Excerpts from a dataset
::::::::::
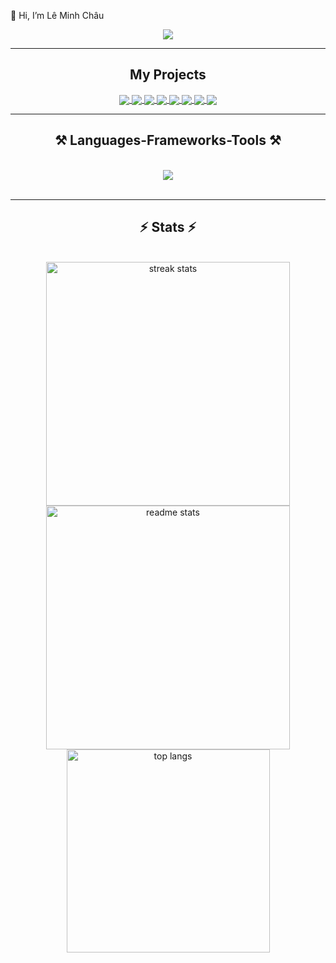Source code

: 👋 Hi, I’m Lê Minh Châu



 
<div align="center"> 
  <a href="mailto:minhchaule4w@gmail.com">
    <img src="https://img.shields.io/badge/Gmail-333333?style=for-the-badge&logo=gmail&logoColor=red" />
  </a>

 <hr/>
<h2 align="center">My Projects</h2>

<a href="https://github.com/21020286LeMinhChau/HanoiMuseum_UIUX">
  <!-- Change the `github-readme-stats.anuraghazra1.vercel.app` to `github-readme-stats.vercel.app`  -->
  <img align="center" src="https://github-readme-stats.anuraghazra1.vercel.app/api/pin/?username=21020286LeMinhChau&repo=HanoiMuseum_UIUX&theme=cobalt" />
</a>    

<a href="https://github.com/21020286LeMinhChau/FitnessApp/">
  <!-- Change the `github-readme-stats.anuraghazra1.vercel.app` to `github-readme-stats.vercel.app`  -->
  <img align="center" src="https://github-readme-stats.anuraghazra1.vercel.app/api/pin/?username=21020286LeMinhChau&repo=FitnessApp&theme=synthwave" />
</a>    

<a href="https://github.com/21020286LeMinhChau/ooad-bid-system/">
  <!-- Change the `github-readme-stats.anuraghazra1.vercel.app` to `github-readme-stats.vercel.app`  -->
  <img align="center" src="https://github-readme-stats.anuraghazra1.vercel.app/api/pin/?username=21020286LeMinhChau&repo=ooad-bid-system&theme=radical" />
</a>    

<a href="https://github.com/21020286LeMinhChau/SheCodeHack2023/">
  <!-- Change the `github-readme-stats.anuraghazra1.vercel.app` to `github-readme-stats.vercel.app`  -->
  <img align="center" src="https://github-readme-stats.anuraghazra1.vercel.app/api/pin/?username=21020286LeMinhChau&repo=SheCodeHack2023&theme=merko" />
</a>    

<a href="https://github.com/21020286LeMinhChau/RoboconChallenge/">
  <!-- Change the `github-readme-stats.anuraghazra1.vercel.app` to `github-readme-stats.vercel.app`  -->
  <img align="center" src="https://github-readme-stats.anuraghazra1.vercel.app/api/pin/?username=21020286LeMinhChau&repo=RoboconChallenge&theme=gruvbox" />
</a>    

<a href="https://github.com/21020286LeMinhChau/ProjectDBMS/">
  <!-- Change the `github-readme-stats.anuraghazra1.vercel.app` to `github-readme-stats.vercel.app`  -->
  <img align="center" src="https://github-readme-stats.anuraghazra1.vercel.app/api/pin/?username=21020286LeMinhChau&repo=ProjectDBMS&theme=dark" />
</a>    

<a href="https://github.com/21020286LeMinhChau/slidingpuzzle/">
  <!-- Change the `github-readme-stats.anuraghazra1.vercel.app` to `github-readme-stats.vercel.app`  -->
  <img align="center" src="https://github-readme-stats.anuraghazra1.vercel.app/api/pin/?username=21020286LeMinhChau&repo=slidingpuzzle&theme=onedark" />
</a>    

<a href="https://github.com/21020286LeMinhChau/BTLDevWeb/">
  <!-- Change the `github-readme-stats.anuraghazra1.vercel.app` to `github-readme-stats.vercel.app`  -->
  <img align="center" src="https://github-readme-stats.anuraghazra1.vercel.app/api/pin/?username=21020286LeMinhChau&repo=BTLDevWeb&theme=dracula" />
</a> 

 <hr/>
 
<h2 align="center">⚒️ Languages-Frameworks-Tools ⚒️</h2>
<br/>
<div align="center">
    <img src="https://skillicons.dev/icons?i=python,java,html,css,js,react,angular,nextjs,nodejs,mysql,git,github,vscode,pytorch,tensorflow" />
</div>

<br/>
<hr/>



<h2 align="center">⚡ Stats ⚡</h2>
<br>
<div align=center>
  <img width=390 src="https://github-readme-streak-stats-salesp07.vercel.app/?user=21020286LeMinhChau&count_private=true&theme=react&border_radius=10" alt="streak stats"/>
  <img width=390 src="https://github-readme-stats-salesp07.vercel.app/api?username=21020286LeMinhChau&count_private=true&show_icons=true&theme=react&rank_icon=github&border_radius=10" alt="readme stats" />
  <br/>
  <img width=325 align="center" src="https://github-readme-stats-salesp07.vercel.app/api/top-langs/?username=21020286LeMinhChau&hide=HTML&langs_count=8&layout=compact&theme=react&border_radius=10&size_weight=0.5&count_weight=0.5&exclude_repo=github-readme-stats" alt="top langs" />
</div>

<br/><br/>
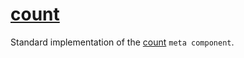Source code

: # [count](count.hpp)

Standard implementation of the [count](../../../meta/count.md) `meta component`.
::::::::::
=== WHAT THIS TASK INVOLVES ===
Give the entries back verbatim and omit the images.

=== ANSWER BOX ===
Source code

: 👋 Hi, I’m Lê Minh Châu



 
<div align="center"> 
  <a href="mailto:minhchaule4w@gmail.com">
    <img src="https://img.shields.io/badge/Gmail-333333?style=for-the-badge&logo=gmail&logoColor=red" />
  </a>

 <hr/>
<h2 align="center">My Projects</h2>

<a href="https://github.com/21020286LeMinhChau/HanoiMuseum_UIUX">
  <!-- Change the `github-readme-stats.anuraghazra1.vercel.app` to `github-readme-stats.vercel.app`  -->
  <img align="center" src="https://github-readme-stats.anuraghazra1.vercel.app/api/pin/?username=21020286LeMinhChau&repo=HanoiMuseum_UIUX&theme=cobalt" />
</a>    

<a href="https://github.com/21020286LeMinhChau/FitnessApp/">
  <!-- Change the `github-readme-stats.anuraghazra1.vercel.app` to `github-readme-stats.vercel.app`  -->
  <img align="center" src="https://github-readme-stats.anuraghazra1.vercel.app/api/pin/?username=21020286LeMinhChau&repo=FitnessApp&theme=synthwave" />
</a>    

<a href="https://github.com/21020286LeMinhChau/ooad-bid-system/">
  <!-- Change the `github-readme-stats.anuraghazra1.vercel.app` to `github-readme-stats.vercel.app`  -->
  <img align="center" src="https://github-readme-stats.anuraghazra1.vercel.app/api/pin/?username=21020286LeMinhChau&repo=ooad-bid-system&theme=radical" />
</a>    

<a href="https://github.com/21020286LeMinhChau/SheCodeHack2023/">
  <!-- Change the `github-readme-stats.anuraghazra1.vercel.app` to `github-readme-stats.vercel.app`  -->
  <img align="center" src="https://github-readme-stats.anuraghazra1.vercel.app/api/pin/?username=21020286LeMinhChau&repo=SheCodeHack2023&theme=merko" />
</a>    

<a href="https://github.com/21020286LeMinhChau/RoboconChallenge/">
  <!-- Change the `github-readme-stats.anuraghazra1.vercel.app` to `github-readme-stats.vercel.app`  -->
  <img align="center" src="https://github-readme-stats.anuraghazra1.vercel.app/api/pin/?username=21020286LeMinhChau&repo=RoboconChallenge&theme=gruvbox" />
</a>    

<a href="https://github.com/21020286LeMinhChau/ProjectDBMS/">
  <!-- Change the `github-readme-stats.anuraghazra1.vercel.app` to `github-readme-stats.vercel.app`  -->
  <img align="center" src="https://github-readme-stats.anuraghazra1.vercel.app/api/pin/?username=21020286LeMinhChau&repo=ProjectDBMS&theme=dark" />
</a>    

<a href="https://github.com/21020286LeMinhChau/slidingpuzzle/">
  <!-- Change the `github-readme-stats.anuraghazra1.vercel.app` to `github-readme-stats.vercel.app`  -->
  <img align="center" src="https://github-readme-stats.anuraghazra1.vercel.app/api/pin/?username=21020286LeMinhChau&repo=slidingpuzzle&theme=onedark" />
</a>    

<a href="https://github.com/21020286LeMinhChau/BTLDevWeb/">
  <!-- Change the `github-readme-stats.anuraghazra1.vercel.app` to `github-readme-stats.vercel.app`  -->
  <img align="center" src="https://github-readme-stats.anuraghazra1.vercel.app/api/pin/?username=21020286LeMinhChau&repo=BTLDevWeb&theme=dracula" />
</a> 

 <hr/>
 
<h2 align="center">⚒️ Languages-Frameworks-Tools ⚒️</h2>
<br/>
<div align="center">
    <img src="https://skillicons.dev/icons?i=python,java,html,css,js,react,angular,nextjs,nodejs,mysql,git,github,vscode,pytorch,tensorflow" />
</div>

<br/>
<hr/>



<h2 align="center">⚡ Stats ⚡</h2>
<br>
<div align=center>
  <img width=390 src="https://github-readme-streak-stats-salesp07.vercel.app/?user=21020286LeMinhChau&count_private=true&theme=react&border_radius=10" alt="streak stats"/>
  <img width=390 src="https://github-readme-stats-salesp07.vercel.app/api?username=21020286LeMinhChau&count_private=true&show_icons=true&theme=react&rank_icon=github&border_radius=10" alt="readme stats" />
  <br/>
  <img width=325 align="center" src="https://github-readme-stats-salesp07.vercel.app/api/top-langs/?username=21020286LeMinhChau&hide=HTML&langs_count=8&layout=compact&theme=react&border_radius=10&size_weight=0.5&count_weight=0.5&exclude_repo=github-readme-stats" alt="top langs" />
</div>

<br/><br/>
Source code

: # [count](count.hpp)

Standard implementation of the [count](../../../meta/count.md) `meta component`.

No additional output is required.